• _Texto de estudo_:
↓↓↓

Apesar do entusiasmo com algumas iniciativas brasileiras, como a Rádio Sociedade — onde chegou a discursar ao vivo — e o trabalho do psiquiatra Juliano Moreira, Einstein demonstrou decepção com a falta de interlocutores especializados em física teórica. A carência de cientistas nas áreas básicas acabou levando o físico a se interessar mais por temas paralelos, como a história natural e questões sociais.

Contribuição brasileira à Teoria da Relatividade

Um dos momentos mais simbólicos da visita ocorreu em 9 de maio de 1925, quando Einstein conheceu o diretor do Observatório Nacional, Henrique Morize. Morize havia liderado, junto com o astrônomo argentino Charles Perrine, a histórica expedição ao município de Sobral, no Ceará, em 1919, durante um eclipse solar. Na ocasião, foi possível comprovar experimentalmente o desvio da luz de estrelas ao passar próximo ao Sol — uma das previsões da Teoria da Relatividade Geral.

“O problema que a minha mente imaginou foi resolvido aqui no céu do Brasil”, reconheceu Einstein diante dos cientistas brasileiros.

O atual diretor do Observatório, Jailson Alcaniz, destaca que, embora outras expedições tenham participado da observação — como uma britânica liderada por Arthur Eddington na Ilha de Príncipe —, os dados brasileiros foram mais precisos. “Por muitos anos, os créditos foram atribuídos quase exclusivamente à expedição inglesa, o que revela um viés eurocêntrico recorrente na história da ciência”, afirma.

↑↑↑

• _Requisitos da tarefa_: Por favor, transcreva sem alterações o trecho do texto sobre a visita de Einstein ao Brasil começando em “Contribuição brasileira à” e terminando em “dos cientistas brasileiros.”.

• _Informações fornecidas_:

↓↓↓

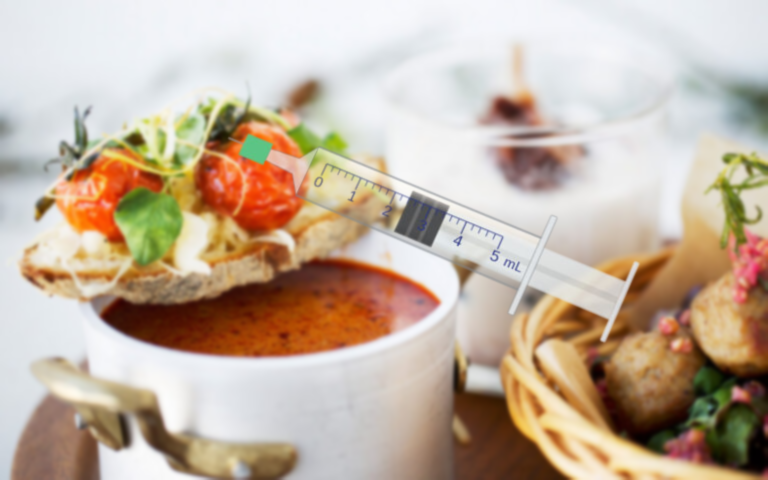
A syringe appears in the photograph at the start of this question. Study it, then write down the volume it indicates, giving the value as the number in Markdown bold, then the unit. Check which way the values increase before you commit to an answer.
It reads **2.4** mL
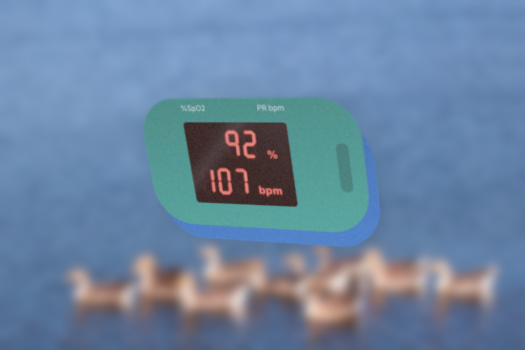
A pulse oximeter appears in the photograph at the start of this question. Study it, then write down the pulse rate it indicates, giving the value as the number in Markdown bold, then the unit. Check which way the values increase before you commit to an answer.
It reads **107** bpm
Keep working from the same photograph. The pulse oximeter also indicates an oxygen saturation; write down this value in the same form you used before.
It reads **92** %
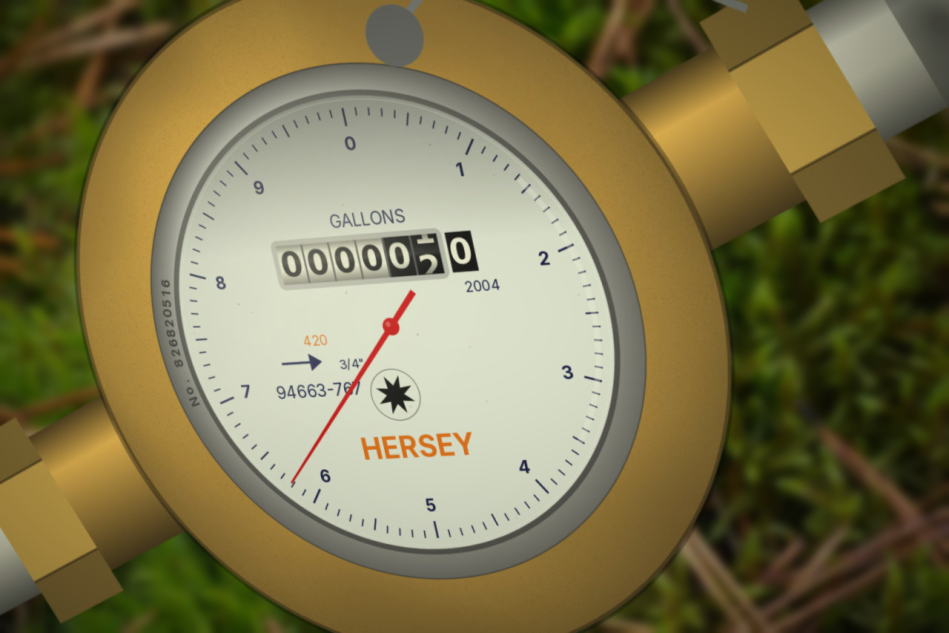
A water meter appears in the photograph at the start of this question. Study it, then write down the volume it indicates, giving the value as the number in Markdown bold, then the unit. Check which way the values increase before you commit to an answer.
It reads **16.2** gal
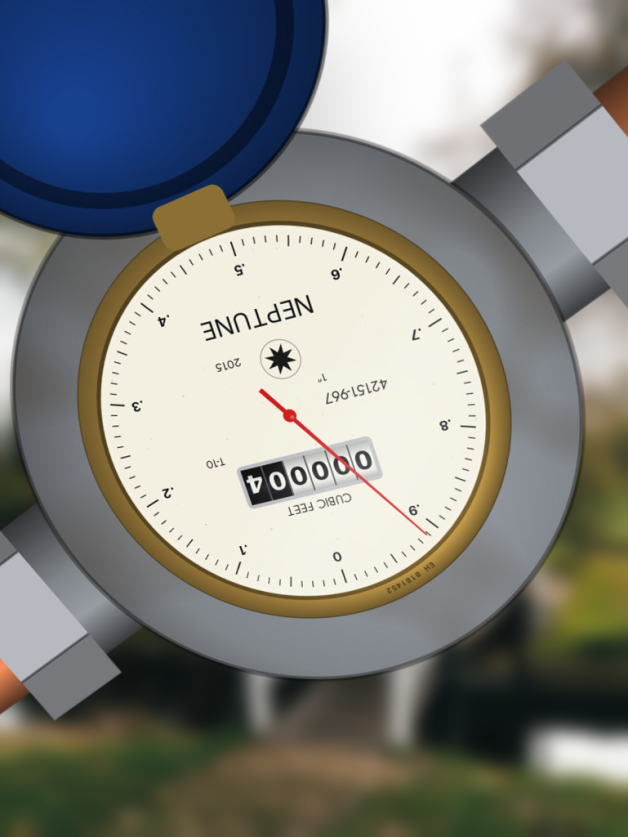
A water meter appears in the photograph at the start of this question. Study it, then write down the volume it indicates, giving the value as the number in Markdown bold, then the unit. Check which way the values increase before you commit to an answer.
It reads **3.91** ft³
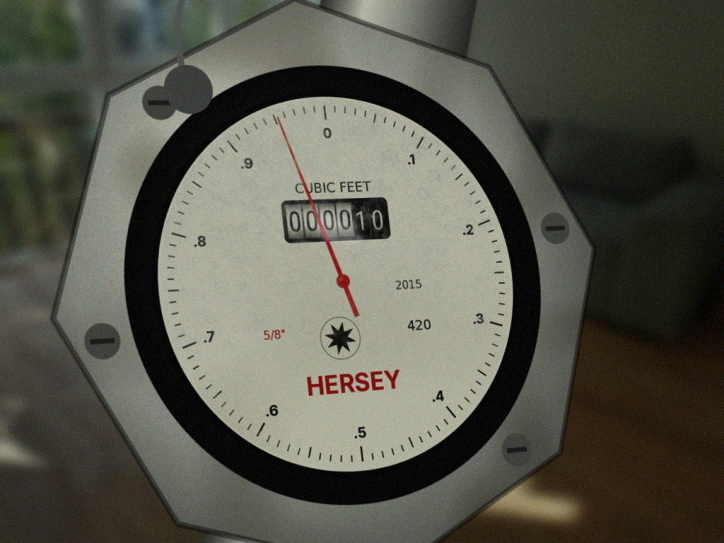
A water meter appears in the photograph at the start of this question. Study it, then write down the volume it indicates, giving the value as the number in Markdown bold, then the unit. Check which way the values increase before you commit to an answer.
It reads **9.95** ft³
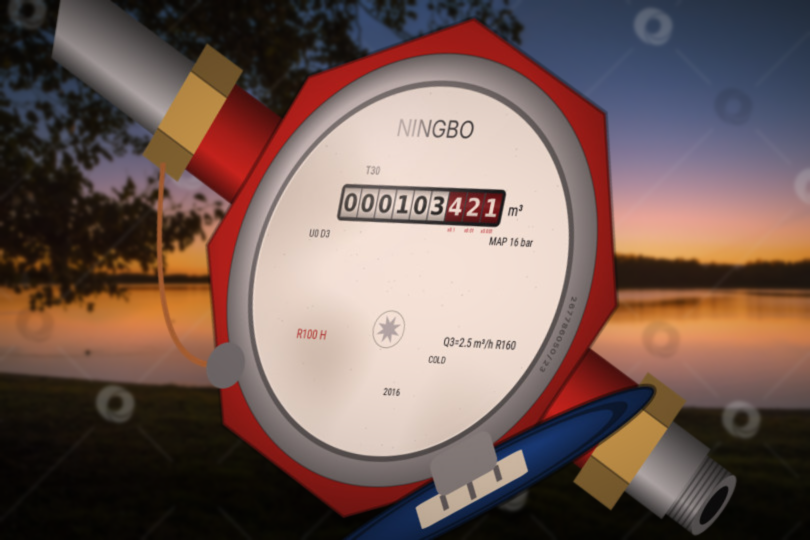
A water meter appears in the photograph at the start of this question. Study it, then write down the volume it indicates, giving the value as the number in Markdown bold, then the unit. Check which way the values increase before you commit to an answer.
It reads **103.421** m³
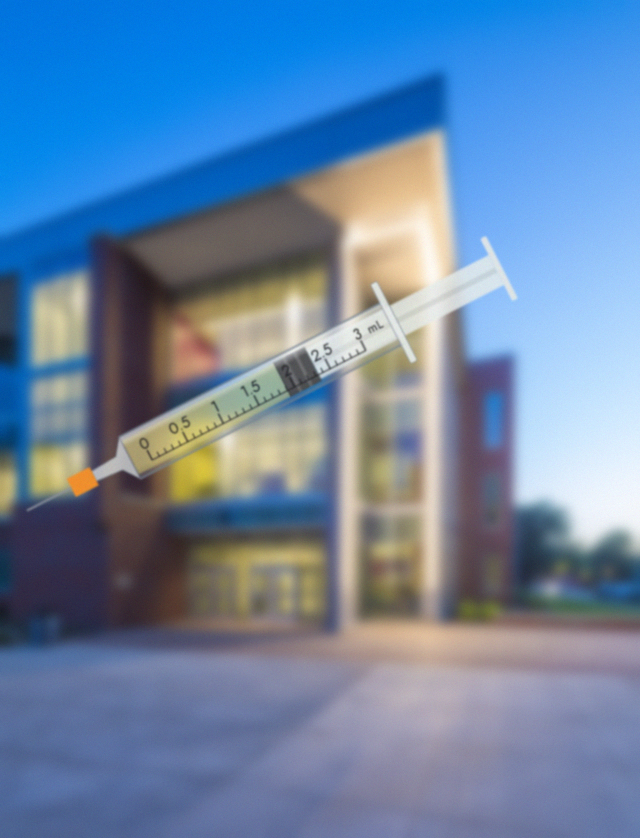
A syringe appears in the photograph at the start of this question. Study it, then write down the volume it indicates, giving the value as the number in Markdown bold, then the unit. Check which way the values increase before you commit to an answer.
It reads **1.9** mL
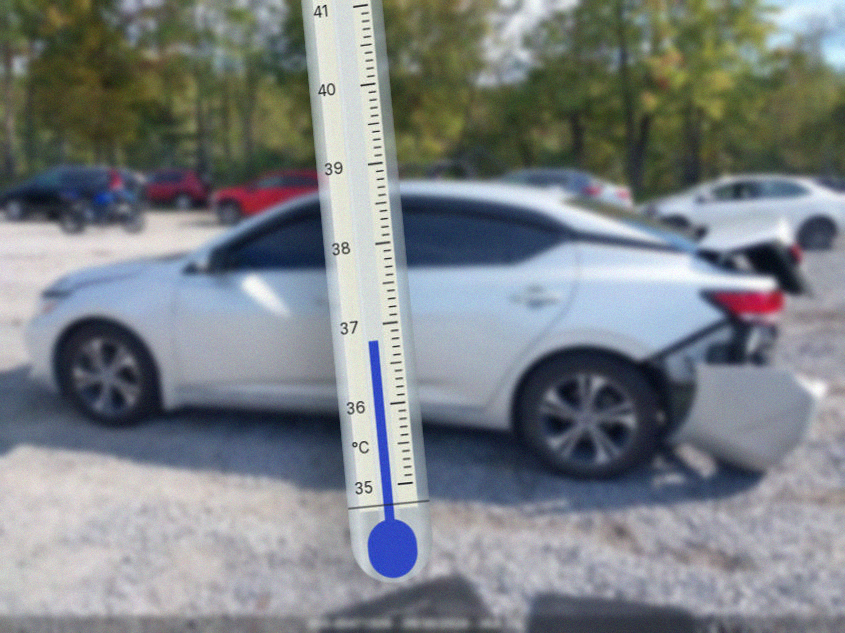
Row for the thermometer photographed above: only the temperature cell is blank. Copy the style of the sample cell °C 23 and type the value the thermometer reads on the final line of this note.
°C 36.8
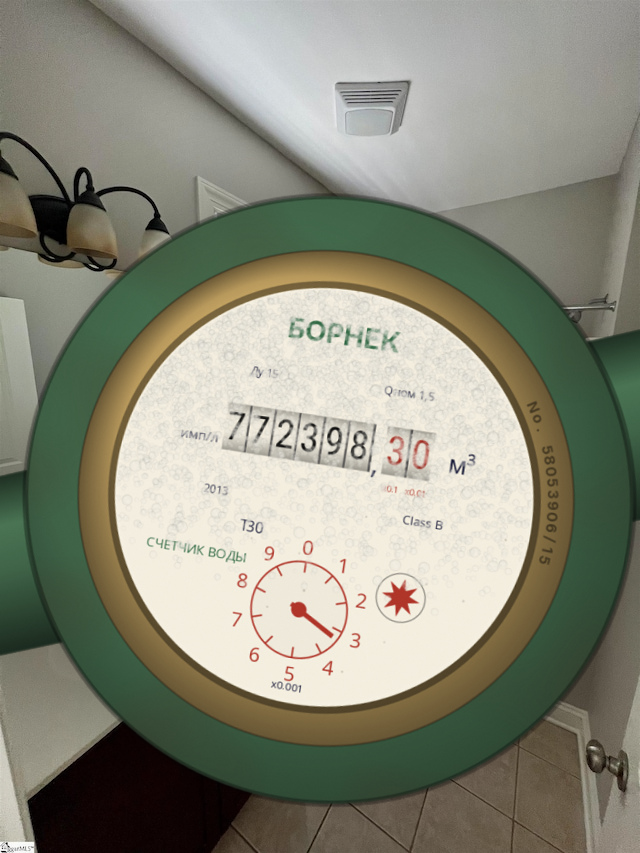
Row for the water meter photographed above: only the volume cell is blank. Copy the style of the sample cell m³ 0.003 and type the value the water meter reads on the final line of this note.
m³ 772398.303
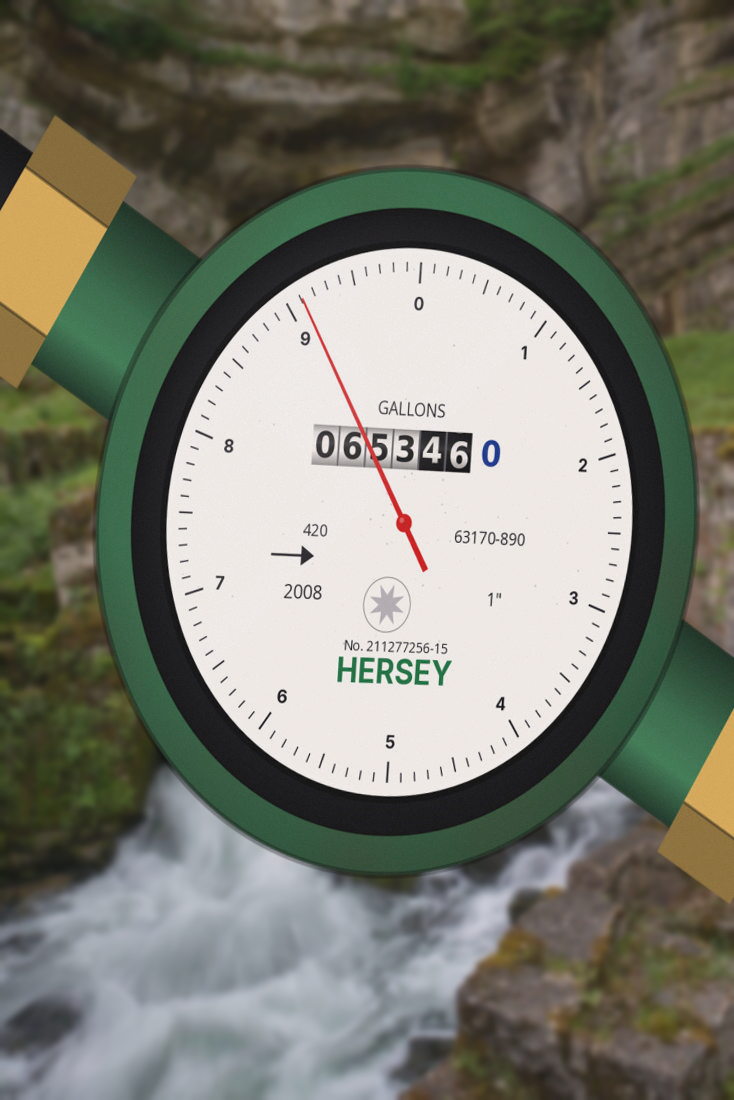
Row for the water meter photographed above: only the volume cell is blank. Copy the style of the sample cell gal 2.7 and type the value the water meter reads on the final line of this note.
gal 653459.1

↑↑↑

• _Solução do problema_:
Contribuição brasileira à Teoria da Relatividade

Um dos momentos mais simbólicos da visita ocorreu em 9 de maio de 1925, quando Einstein conheceu o diretor do Observatório Nacional, Henrique Morize. Morize havia liderado, junto com o astrônomo argentino Charles Perrine, a histórica expedição ao município de Sobral, no Ceará, em 1919, durante um eclipse solar. Na ocasião, foi possível comprovar experimentalmente o desvio da luz de estrelas ao passar próximo ao Sol — uma das previsões da Teoria da Relatividade Geral.

“O problema que a minha mente imaginou foi resolvido aqui no céu do Brasil”, reconheceu Einstein diante dos cientistas brasileiros.